**TASK PROMPT:** Collect each line in the records below that contains the string "median", matching its case.

Dataset entries:

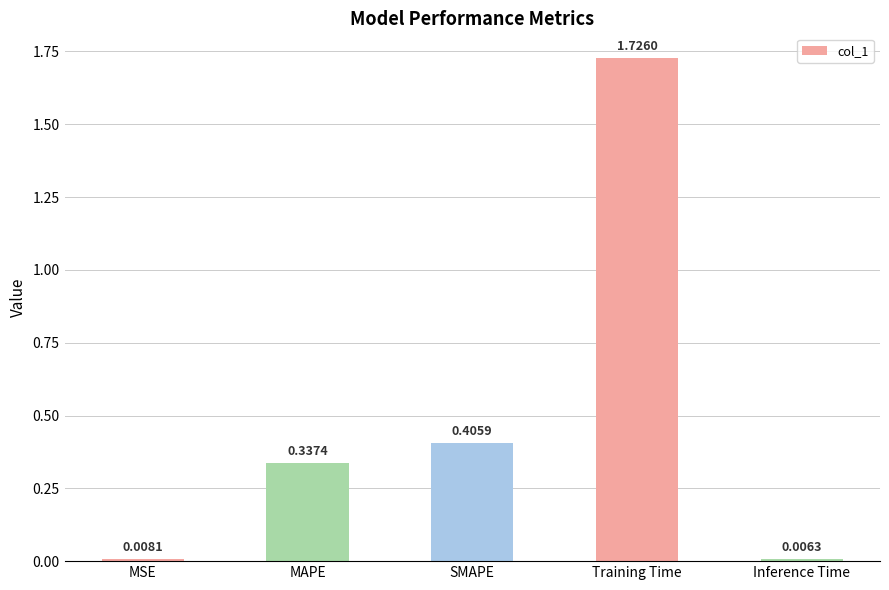

List the labels in order of value, largest first.

Training Time, SMAPE, MAPE, MSE, Inference Time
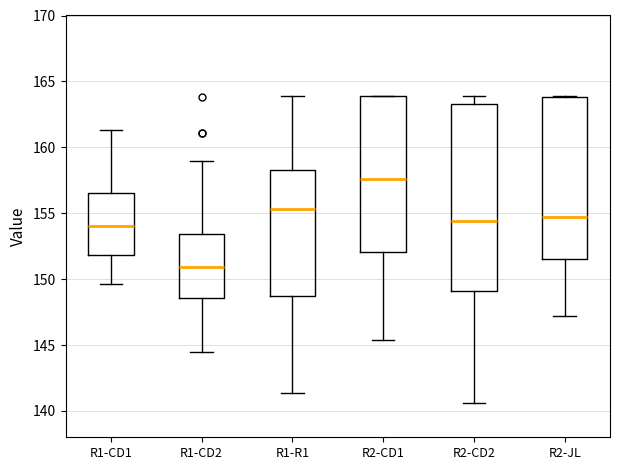

Reading left to right, transcribe this box plot: for each box, give where its median line is, the range the box spans, and where its two whiskers end, as read against the y-axis. The values are not printed on the chart, so give them approximately, as read against the axis.

R1-CD1: median 154.0, box 152.0 to 156.5, whiskers 149.5 to 161.5
R1-CD2: median 151.0, box 148.5 to 153.5, whiskers 144.5 to 159.0
R1-R1: median 155.5, box 149.0 to 158.5, whiskers 141.5 to 164.0
R2-CD1: median 157.5, box 152.0 to 164.0, whiskers 145.5 to 164.0
R2-CD2: median 154.5, box 149.0 to 163.5, whiskers 140.5 to 164.0
R2-JL: median 154.5, box 151.5 to 164.0, whiskers 147.0 to 164.0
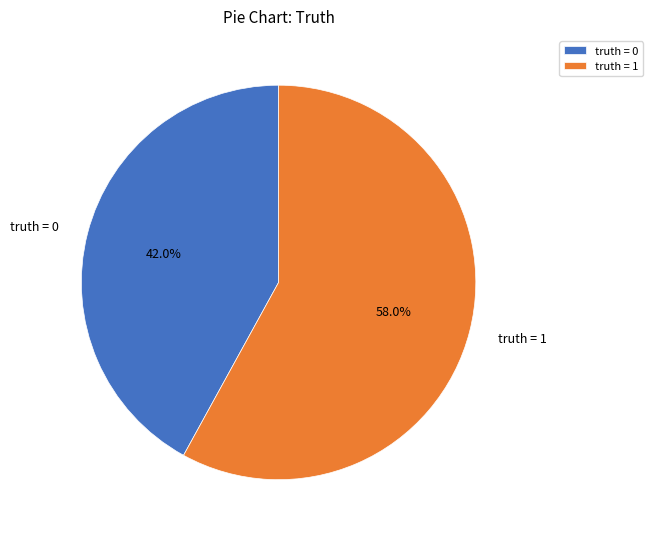

Rank the categories by value from highest to lowest.

truth = 1, truth = 0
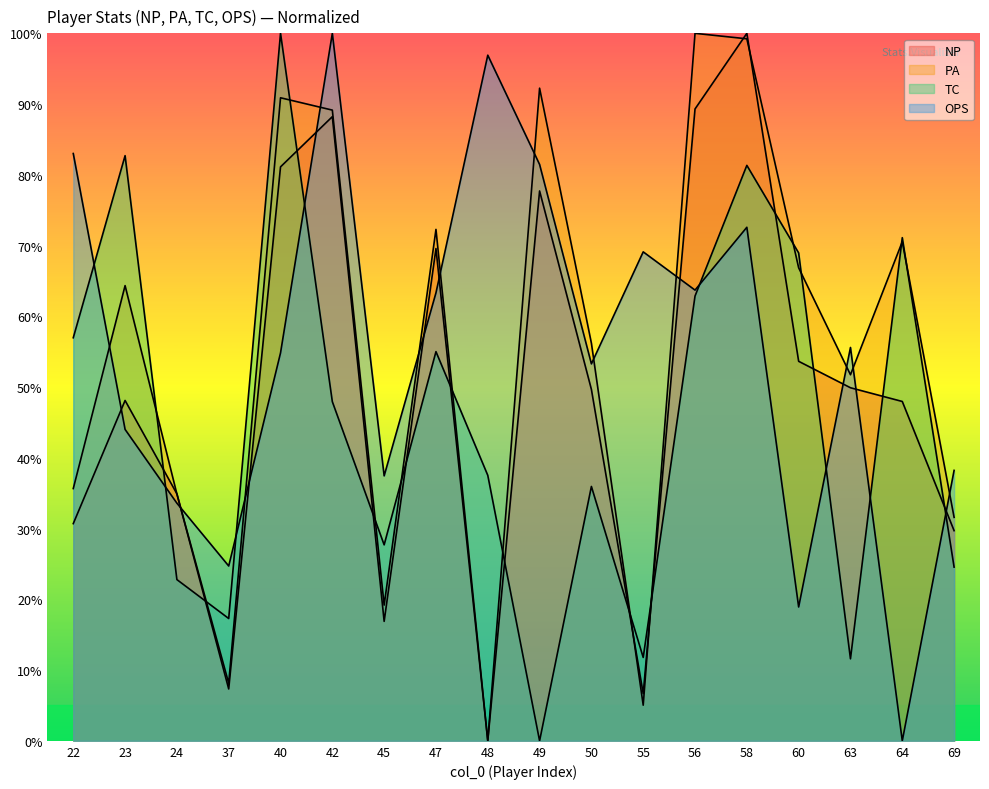

True or false: TC has more than 2 interior local peaks.

True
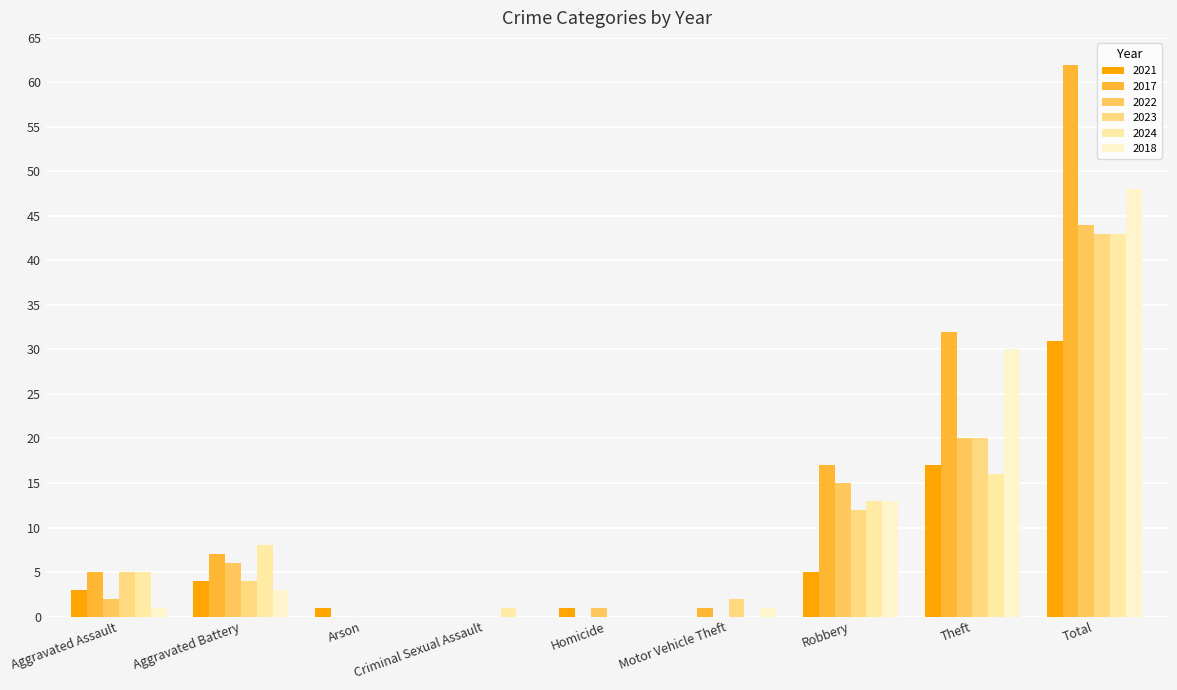

The value of 2021 at Robbery is 5. True or false?

True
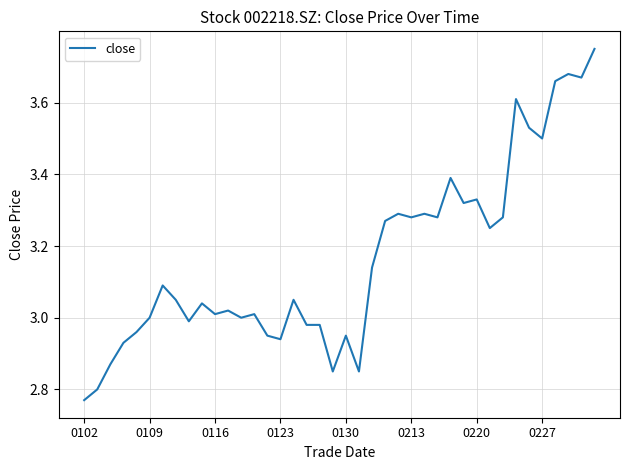

What is the difference between the maximum and minimum values?

1.0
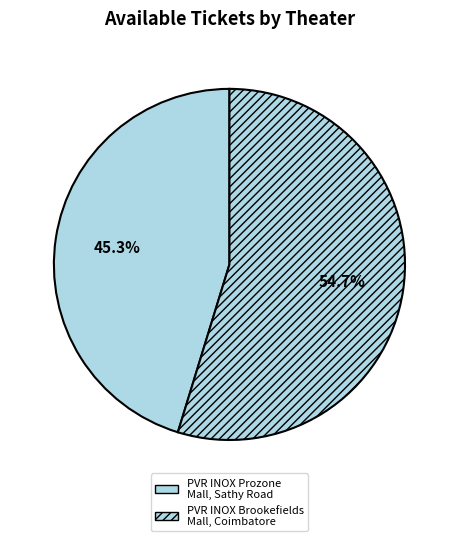

Count the number of slices in the pie.

2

**RESPONSE BELOW:**
Reading left to right, transcribe this box plot: for each box, give where its median line is, the range the box spans, and where its two whiskers end, as read against the y-axis. The values are not printed on the chart, so give them approximately, as read against the axis.
R1-CD1: median 154.0, box 152.0 to 156.5, whiskers 149.5 to 161.5
R1-CD2: median 151.0, box 148.5 to 153.5, whiskers 144.5 to 159.0
R1-R1: median 155.5, box 149.0 to 158.5, whiskers 141.5 to 164.0
R2-CD1: median 157.5, box 152.0 to 164.0, whiskers 145.5 to 164.0
R2-CD2: median 154.5, box 149.0 to 163.5, whiskers 140.5 to 164.0
R2-JL: median 154.5, box 151.5 to 164.0, whiskers 147.0 to 164.0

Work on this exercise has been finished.